A.B. Je voudrais souligner combien Christian et son équipe ont effectué un travail remarquable, et notamment en faveur de notre territoire. Je souscris totalement aux propos qui viennent d’être tenus : il faut des esprits agiles avec des facultés d’anticipation. Travailler les carrières des futurs designers est déterminant et la CCI doit être partie prenante de cela. L’enjeu de l’école est de permettre d’infuser le fait que les designers doivent être en responsabilité dans tous les domaines, et notamment la stratégie, le marketing, les processus de transformation, etc.

Quels sont les métiers du design en forte progression ?
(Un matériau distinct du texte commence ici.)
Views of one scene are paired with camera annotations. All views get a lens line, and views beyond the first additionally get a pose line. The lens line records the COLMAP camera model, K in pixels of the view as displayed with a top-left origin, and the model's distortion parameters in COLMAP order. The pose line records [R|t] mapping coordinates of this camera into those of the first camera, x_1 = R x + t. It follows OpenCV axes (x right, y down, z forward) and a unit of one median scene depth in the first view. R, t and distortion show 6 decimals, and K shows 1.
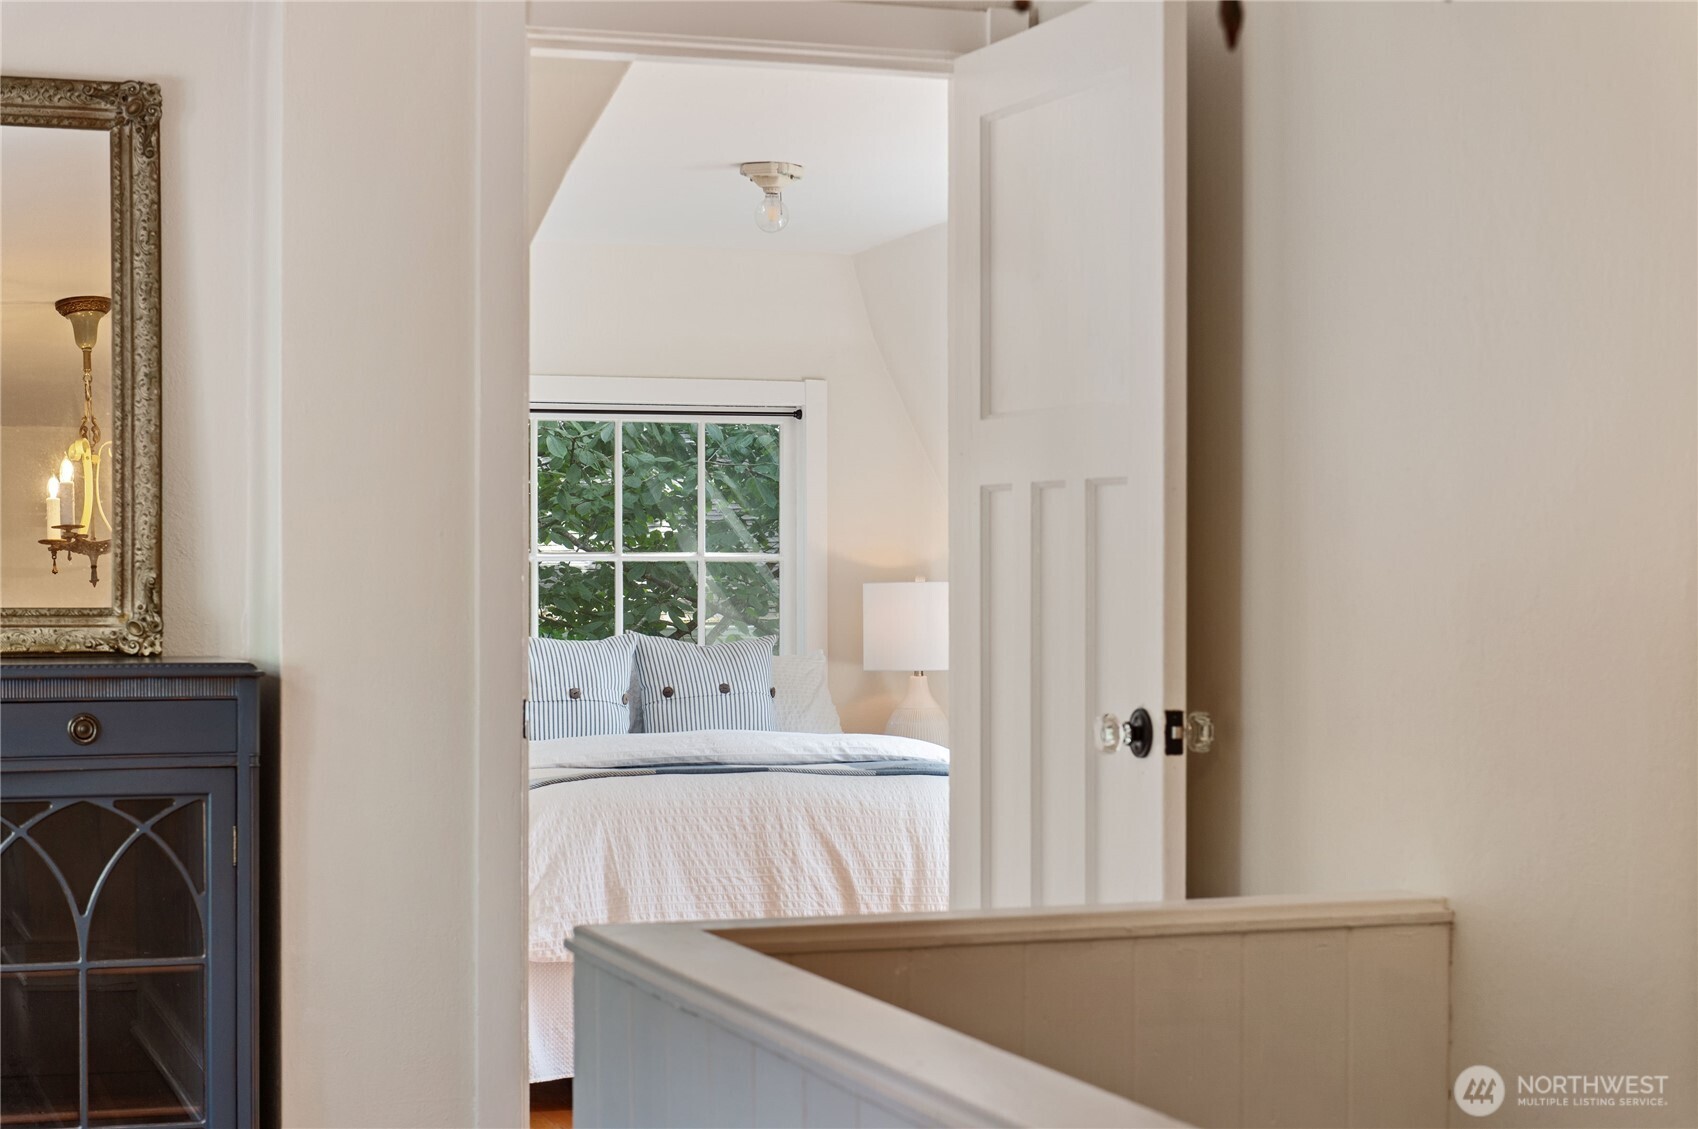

C.G. Très clairement le digital et le design de service. Il va également y avoir de profondes évolutions en architecture intérieur avec le BIM (ndlr : Building Information Modeling, autrement dit le bâti immobilier modélisé). Il y a aussi tout ce qui va se rapporter aux changements de modèles économiques des entreprises pour aller vers un monde différent et plus vertueux en matière environnementale. On réfléchit à la création de nouveaux programmes qui prennent en compte les nouvelles technologies – métavers, NFT, etc. – avec prudence, mais détermination.

Le mot de la présidente pour terminer ?
A.B. Ce que je répète à l’envi à chaque chef d’entreprise est que le design n’est pas une option. C’est le levier le plus efficace pour gérer les stratégies de transformation. Avant, on devait identifier ce qui était technologiquement possible et économiquement profitable. Maintenant, on se pose la question du sens et le design est une solution parfaitement indiquée pour y répondre.